Istruzioni del compito —
In base all'intervista a Carlo Lucarelli, rispondi:
(a) Di quale trasmissione Lucarelli è ideatore e conduttore?
(b) Chi gli rivolge la domanda sulla scelta del romanzo noir?
(c) A che età circa Lucarelli dice di aver cominciato a scrivere?

Gli incontri di "Ristretti"

 

Com’è difficile maneggiare le storie vere come se fossero romanzi!

Ne abbiamo parlato in redazione con Carlo Lucarelli, scrittore,

ma anche ideatore e conduttore della trasmissione "Blu notte"

 

Nicola Sansonna (Ristretti): Che cosa ti ha portato a scegliere di scrivere romanzi noir? E insegnare in carcere ti è stato in qualche modo utile per il tuo lavoro?

Carlo Lucarelli: Ci sono delle storie che appassionano il lettore più di altre per quello che raccontano e per come sono raccontate, e la stessa cosa succede agli scrittori, quando ti accorgi che hai più voglia di raccontare un certo tipo di storia, in un certo modo, che altre. A me è successo da ragazzino, diciamo verso i 15 anni, quando ho cominciato a scrivere mi sono accorto che le storie che volevo raccontare erano molto vicine a quelle che mi piaceva leggere, e che erano storie "noir", storie che avevano a che fare con la metà oscura. A me piacevano le storie misteriose, che quando cominci a raccontarle non sai come vanno a finire, mi piace quando queste storie vengono raccontate con la tecnica della "suspense", del colpo di scena quando sono storie che toccano una realtà strana, che non conosco, che mi fa paura e sto lì pagina per pagina a vedere cosa succede.

Voci del dataset:
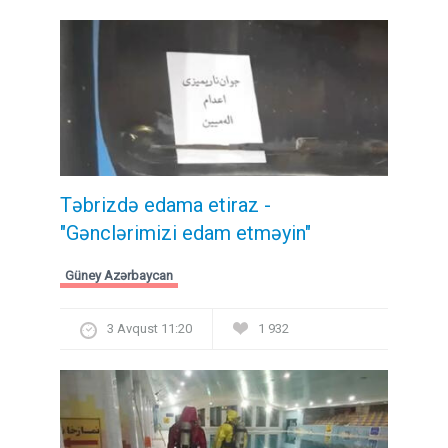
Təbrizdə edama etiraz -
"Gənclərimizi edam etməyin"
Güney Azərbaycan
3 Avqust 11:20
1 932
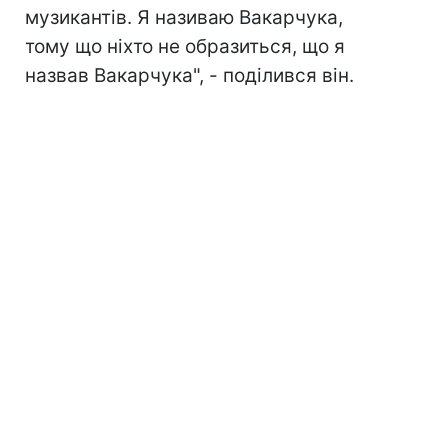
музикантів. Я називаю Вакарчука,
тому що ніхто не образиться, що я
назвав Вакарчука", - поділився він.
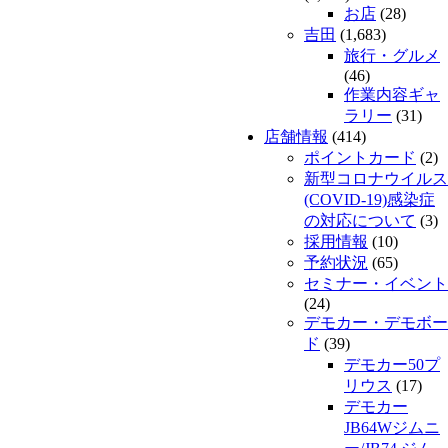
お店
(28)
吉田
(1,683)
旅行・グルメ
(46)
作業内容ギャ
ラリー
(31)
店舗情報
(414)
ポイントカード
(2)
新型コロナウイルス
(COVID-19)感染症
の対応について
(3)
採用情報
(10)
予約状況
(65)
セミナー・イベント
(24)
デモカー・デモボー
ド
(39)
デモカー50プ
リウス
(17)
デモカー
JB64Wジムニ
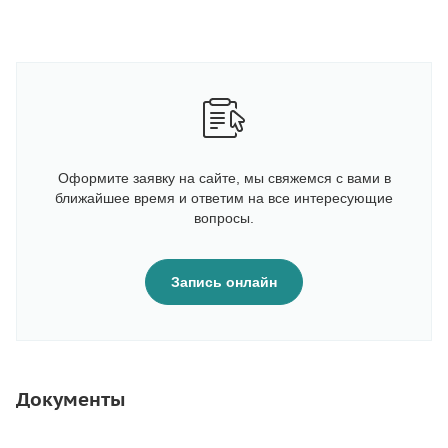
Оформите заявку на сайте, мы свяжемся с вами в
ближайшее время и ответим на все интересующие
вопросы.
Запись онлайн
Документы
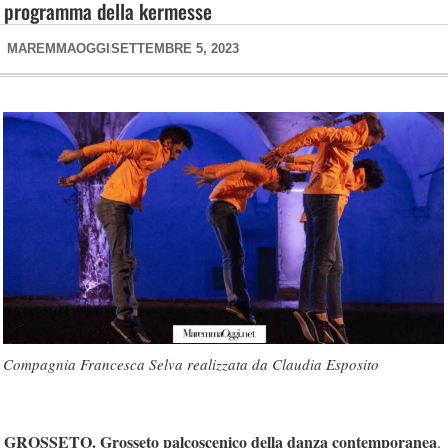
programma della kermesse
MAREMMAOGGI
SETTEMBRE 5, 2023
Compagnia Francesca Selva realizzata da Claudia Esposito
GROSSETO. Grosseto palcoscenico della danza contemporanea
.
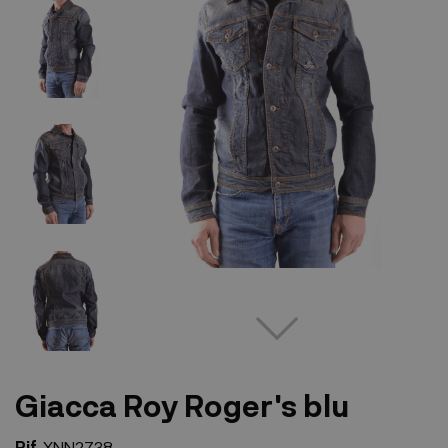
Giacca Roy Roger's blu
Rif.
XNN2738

---

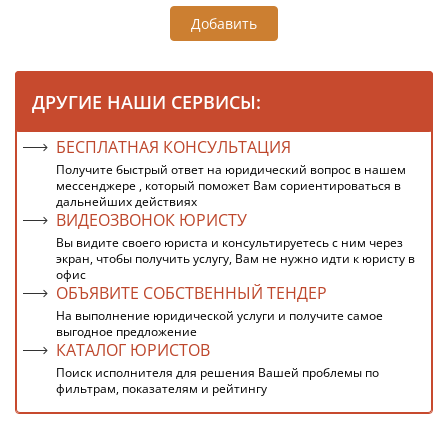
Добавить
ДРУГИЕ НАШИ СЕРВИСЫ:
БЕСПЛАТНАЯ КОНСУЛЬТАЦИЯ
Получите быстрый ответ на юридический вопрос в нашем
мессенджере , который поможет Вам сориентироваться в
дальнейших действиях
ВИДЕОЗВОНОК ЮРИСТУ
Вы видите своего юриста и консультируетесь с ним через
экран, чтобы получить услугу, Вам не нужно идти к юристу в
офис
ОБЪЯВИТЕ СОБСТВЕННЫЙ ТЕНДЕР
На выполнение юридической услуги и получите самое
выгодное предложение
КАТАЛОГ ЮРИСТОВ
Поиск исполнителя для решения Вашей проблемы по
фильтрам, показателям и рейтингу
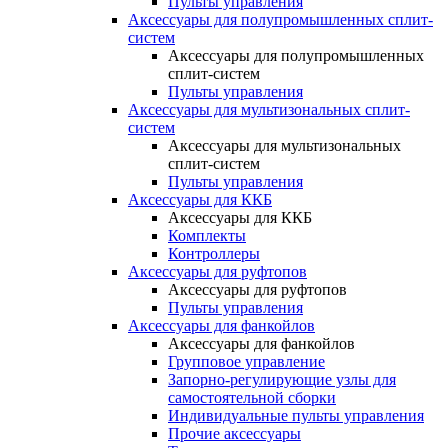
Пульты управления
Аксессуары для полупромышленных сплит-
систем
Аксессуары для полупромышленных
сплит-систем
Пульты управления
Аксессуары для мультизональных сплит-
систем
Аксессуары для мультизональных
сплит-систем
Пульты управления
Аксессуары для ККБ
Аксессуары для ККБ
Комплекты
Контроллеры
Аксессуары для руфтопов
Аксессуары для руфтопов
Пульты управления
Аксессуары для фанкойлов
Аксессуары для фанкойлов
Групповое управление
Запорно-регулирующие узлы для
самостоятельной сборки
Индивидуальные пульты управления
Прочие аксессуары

La tua risposta —
(a) "Blu notte".
(b) Nicola Sansonna, di "Ristretti".
(c) Verso i 15 anni.